Escrito por: Lina Tejeiro
A veces entiendes todo, solo cuando empiezas a sentir. Lo que antes eran historias, miedos y consejos, hoy son dos corazones latiendo dentro de mí.
Y en ese latido encontré respuestas que nunca había logrado entender del todo.
Porque ser mamá no es solo una idea bonita, no es solo un sueño lejano o una conversación que dejas para “algún día”. Ser mamá es un llamado que llega cuando menos lo esperas… pero cuando más lo necesitas sentir.
Hoy muchos hablan de este momento como una noticia. Pero para mí, esto es mucho más que eso. Es un proceso, es una decisión, es un acto profundo de amor… y sobre todo, de coraje.
Porque sí, tuve dudas. Tuve preguntas. Pensé en los “qué pasaría si…”. Pero también entendí algo que me transformó: el amor no necesita garantías para existir.
Y este amor… ya existe.
Este Día de la Madre lo vivo desde un lugar completamente nuevo. Más vulnerable, más consciente, más real. Porque ahora entiendo que ser mamá no empieza cuando tienes a tu hijo en brazos, empieza cuando decides abrirle espacio en tu vida, cuando eliges sentir sin miedo, cuando aceptas que amar así de grande también implica soltar el control.
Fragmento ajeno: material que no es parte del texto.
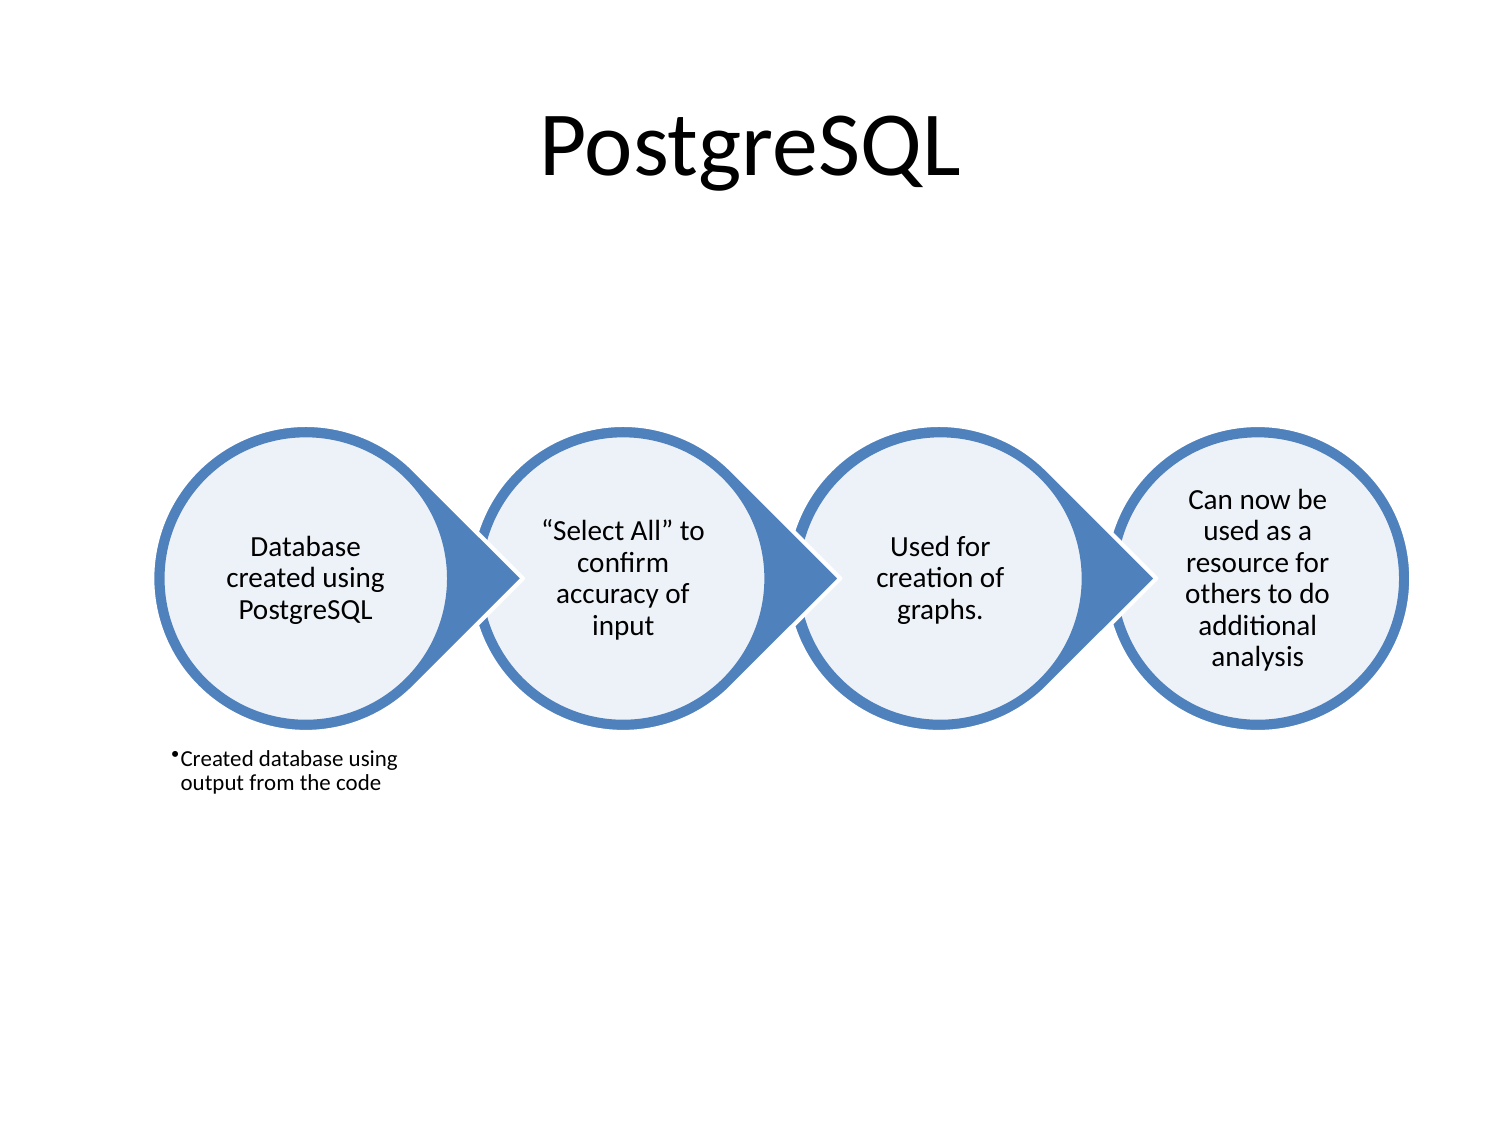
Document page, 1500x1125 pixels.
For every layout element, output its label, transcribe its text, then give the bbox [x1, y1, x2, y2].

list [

Ser mamá no es perfección. Es valentía.
Es mirar al futuro con incertidumbre, pero aún así dar el paso. Es permitirte cambiar, crecer, transformarte… sin saber exactamente cómo va a ser el camino, pero sabiendo que vale la pena.
Hoy quiero hablarle a todas las mujeres que sienten ese deseo, que lo guardan, que lo dudan o que lo están viviendo en silencio. No hay una forma correcta. No hay un tiempo exacto. Hay decisiones que nacen del corazón, y esas decisiones siempre tienen su propio ritmo.
Si algo he aprendido es que cuando empiezas a sentir de verdad… ya no hay vuelta atrás. Porque el corazón encuentra la forma de guiarte.
Este Día de la Madre no es solo una celebración. Es un recordatorio del poder que tenemos como mujeres para crear, para amar, para elegir.
Porque antes de ser mamá… fui valiente.
Y hoy, con dos corazones latiendo dentro de mí, entiendo que este es el coraje más grande que he sentido en toda mi vida.